Lors de la tempête Klaus de 2009, la France avait bénéficié de ce fonds destiné à aider les pays-membres victimes d'une catastrophe naturelle de grande ampleur.

Une mission interministérielle d'évaluation des dégâts a été diligentée dans les jours qui ont suivi la catastrophe. Elle vient de rendre son rapport qui a été adressé à la Commission de Bruxelles en fin de semaine dernière. Cette dernière rendra sa décision à la fin du mois de juin.

Nous avons mis tous les moyens de notre côté mais, soyons lucides, à ce stade, il n'est pas certain que les dégâts constatés convergent avec les critères retenus par ce fonds, notamment quant au périmètre des zones dévastées.
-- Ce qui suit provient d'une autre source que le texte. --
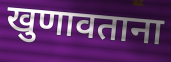
खुणावतानाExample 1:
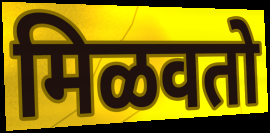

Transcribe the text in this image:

मिळवतो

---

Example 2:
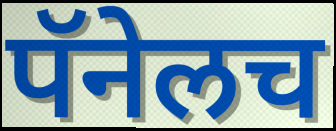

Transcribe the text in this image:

पॅनेलच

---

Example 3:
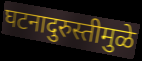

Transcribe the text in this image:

घटनादुरुस्तीमुळे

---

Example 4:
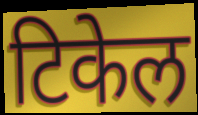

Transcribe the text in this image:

टिकेल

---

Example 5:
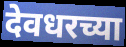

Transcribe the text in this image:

देवधरच्याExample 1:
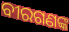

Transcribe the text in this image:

ବୀରଗଣଙ୍କ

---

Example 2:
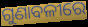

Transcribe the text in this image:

ଗୁଣାବଳୀରେ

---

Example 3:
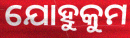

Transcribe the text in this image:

ଯୋହୁକୁମ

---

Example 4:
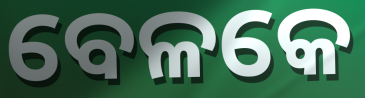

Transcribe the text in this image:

ବେଳକେ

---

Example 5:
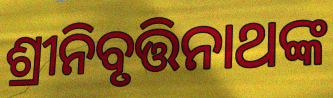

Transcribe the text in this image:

ଶ୍ରୀନିବୃତ୍ତିନାଥଙ୍କ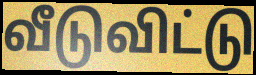
வீடுவிட்டுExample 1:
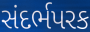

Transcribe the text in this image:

સંદર્ભપરક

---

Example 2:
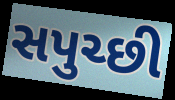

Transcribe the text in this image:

સપુચ્છી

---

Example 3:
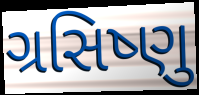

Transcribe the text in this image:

ગ્રસિષ્ણુ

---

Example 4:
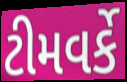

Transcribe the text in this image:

ટીમવર્કે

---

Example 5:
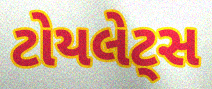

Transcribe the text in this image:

ટોયલેટ્સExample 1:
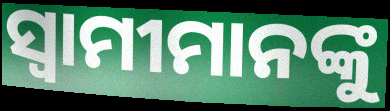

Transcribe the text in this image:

ସ୍ଵାମୀମାନଙ୍କୁ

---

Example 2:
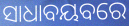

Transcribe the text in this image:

ସାଧାବୟବରେ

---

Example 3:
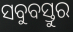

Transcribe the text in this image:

ସବୁବସ୍ତୁର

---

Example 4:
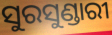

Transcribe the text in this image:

ସୁରସୁଣ୍ଡାରୀ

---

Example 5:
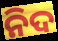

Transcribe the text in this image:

ନିଦ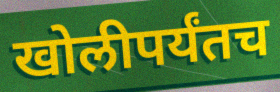
खोलीपर्यंतच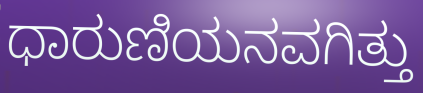
ಧಾರುಣಿಯನವಗಿತ್ತುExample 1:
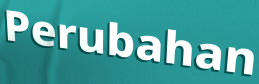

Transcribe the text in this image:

Perubahan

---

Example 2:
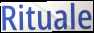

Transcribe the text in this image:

Rituale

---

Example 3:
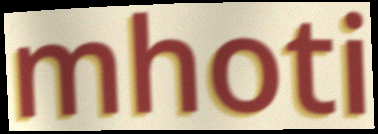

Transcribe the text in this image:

mhoti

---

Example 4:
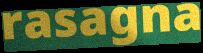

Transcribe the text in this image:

rasagna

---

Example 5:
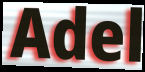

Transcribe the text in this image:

Adel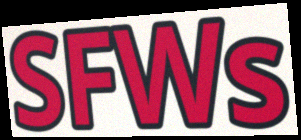
SFWsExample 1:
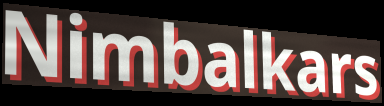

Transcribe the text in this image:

Nimbalkars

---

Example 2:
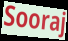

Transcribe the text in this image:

Sooraj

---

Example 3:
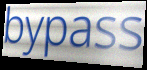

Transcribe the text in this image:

bypass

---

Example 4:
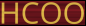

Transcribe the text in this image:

HCOO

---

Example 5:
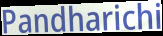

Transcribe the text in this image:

Pandharichi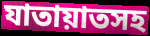
যাতায়াতসহ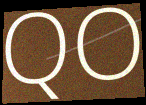
QOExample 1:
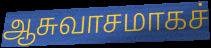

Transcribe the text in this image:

ஆசுவாசமாகச்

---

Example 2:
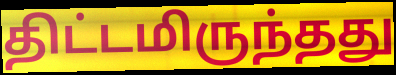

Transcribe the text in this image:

திட்டமிருந்தது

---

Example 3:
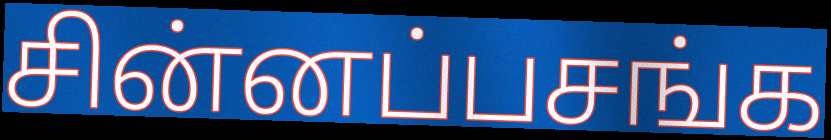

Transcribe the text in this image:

சின்னப்பசங்க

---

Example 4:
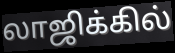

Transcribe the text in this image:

லாஜிக்கில்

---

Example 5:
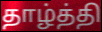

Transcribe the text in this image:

தாழ்த்திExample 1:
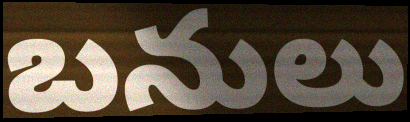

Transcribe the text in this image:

బనులు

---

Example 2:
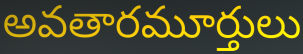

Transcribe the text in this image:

అవతారమూర్తులు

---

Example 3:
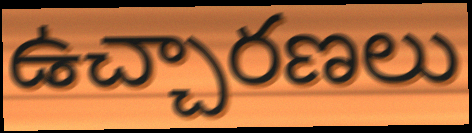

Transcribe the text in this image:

ఉచ్చారణలు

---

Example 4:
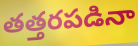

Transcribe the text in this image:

తత్తరపడినా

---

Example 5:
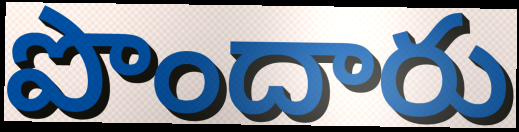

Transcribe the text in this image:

పొందారుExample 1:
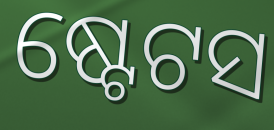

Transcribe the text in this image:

ଷ୍ଟେଟସ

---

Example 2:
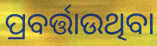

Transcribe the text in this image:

ପ୍ରବର୍ତ୍ତାଉଥିବା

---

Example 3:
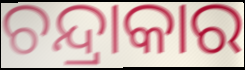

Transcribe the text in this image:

ଚନ୍ଦ୍ରାକାର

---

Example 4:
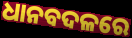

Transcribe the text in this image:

ଧାନବଦଳରେ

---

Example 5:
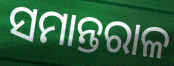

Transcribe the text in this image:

ସମାନ୍ତରାଳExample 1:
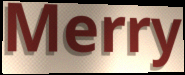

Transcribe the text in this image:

Merry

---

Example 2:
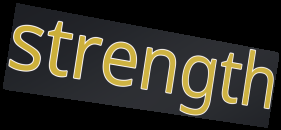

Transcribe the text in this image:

strength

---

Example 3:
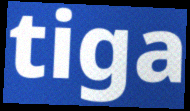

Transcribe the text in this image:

tiga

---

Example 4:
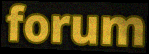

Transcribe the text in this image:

forum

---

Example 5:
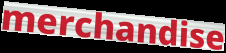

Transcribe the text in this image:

merchandise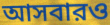
আসবারও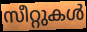
സീറ്റുകൾ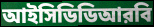
আইসিডিডিআরবি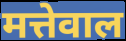
मत्तेवाल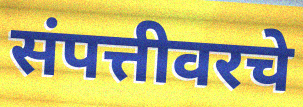
संपत्तीवरचे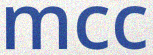
mccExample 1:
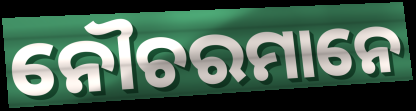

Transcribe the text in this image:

(4) Enfin, de manière dérogatoire, j'ai sollicité et obtenu du ministre du Budget la possibilité d'un remboursement en année N de la TVA pour les dépenses des collectivités des départements et communes concernées par le périmètre « catastrophes naturelles ».

Pour 2010, cette dotation a été fixée la semaine dernière à 30,2 millions d'euros à l'occasion du vote du collectif budgétaire. Cela concerne également la Gironde, la Vienne, les Deux-Sèvres et la Loire-Atlantique. Le décret est en cours de signature.

III. Je souhaite que la tempête Xynthia soit l'occasion de mener collectivement plusieurs réformes structurelles. Certes, les phénomènes naturels de ce type demeureront imprévisibles mais nos efforts doivent nous permettre de nous prémunir contre leurs conséquences inacceptables.

(1) Je pense, d'abord, à l'amélioration du système d'alerte d'information météorologique

La tempête Xynthia a mis en évidence la nécessité d'intégrer au système d'alerte de vigilance météorologique la vigilance de submersion marine.

Les récentes avancées technologiques nous permettent désormais d'envisager une accélération du protocole piloté par Météo-France pour aboutir à la mise en place d'un nouveau système d'alerte et d'information opérationnel avant la fin 2011 dit « vague/submersion ».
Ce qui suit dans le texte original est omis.